La remise en question est essentielle chez les artistes. Il ne faut pas en abuser pour autant, mais honte à ceux qui ne cillent jamais, qui ne sont pas empoignés par le doute, qui ne se remettent jamais en question.
Je pense à un crabe. Je pense à ce crustacé qui pratique la tangente comme vecteur de déplacement. Et j’admire. J’admire d’autant plus que je suis en ce moment en train de réviser mes classiques : la divine proportion et la section dorée. Une telle austérité s’est abattue cet hiver qu’il faut bien trouver sa pitance quelque part coûte que coûte, et, s’il le faut, s’en inventer de nouvelles à partir du souvenir.
Toujours, le souvenir ne cesse d’osciller dans chacun de nos instants avant de prendre lui aussi la tangente, de s’élancer vers l’inconnu, le sans-nom, la soi-disant nouveauté. Faire du neuf avec de l’ancien est une constante.
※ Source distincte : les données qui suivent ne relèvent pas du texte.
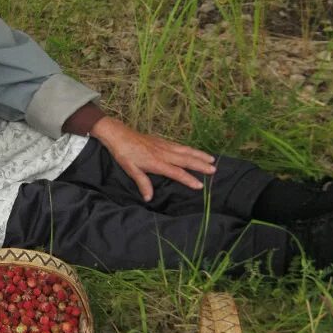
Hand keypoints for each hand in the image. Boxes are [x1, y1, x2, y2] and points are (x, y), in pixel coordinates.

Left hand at [89, 116, 215, 200]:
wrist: (118, 134)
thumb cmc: (123, 153)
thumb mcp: (130, 170)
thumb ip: (142, 183)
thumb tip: (149, 198)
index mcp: (156, 162)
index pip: (176, 172)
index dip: (188, 179)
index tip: (200, 185)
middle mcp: (163, 153)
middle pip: (186, 159)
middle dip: (201, 165)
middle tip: (214, 170)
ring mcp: (164, 145)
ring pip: (185, 150)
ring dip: (199, 155)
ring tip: (212, 159)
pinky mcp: (162, 140)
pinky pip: (180, 145)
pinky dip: (190, 149)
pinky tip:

Comment faire autrement ? Certains se font capturer par la tendance, qui n’est que fragilité, déjeuner de soleil.
Tenir compte de la tendance, certes, mais ne pas l’adorer comme un benêt.
Il est possible que le nombre d’or ne soit qu’une simple vue de l’esprit qui perdure, dont on se gargarise cycle après cycle quand tout se barre en couille. Je veux dire comme ce fantasme d’ordre qui revient lui aussi lorsqu’on ne comprend plus du tout les vertus du fouillis. Lorsqu’on s’égare si loin parfois que l’urgence des balises et des repères nous ramène par de mystérieux souffles à la rêverie du concret.
Par chance, je suis mauvais en géométrie. Du moins, j’ai toujours préservé l’effort d’y plonger tête en avant. Ma géométrie est personnelle, intime.
Je pourrais faire l’éloge du crabe, en peindre quelques-uns, réinventer la symbolique, rejoindre les visionnaires défunts, les Klee, les Kandinsky, qui parlent de la rigidité des verticales et des horizontales comme autant de lignes ennemies.
Je pourrais faire mille choses qui soudain surgissent dans mon esprit. Mais je ne le fais pas.
J’applique toujours en priorité sur moi-même les lois que je décèle. Je ne le fais pas, je me mets dans la peau, la carapace du crabe, je prends la tangente et je cavale ventre à terre, dans une ivresse mêlée d’effroi et de désir.
Je répudie la tendance en usant jusqu’à la corde l’ivresse des tangentes, je me tiens à la pyramide. Pas celle des Égyptiens, non, celle des éternels besoins.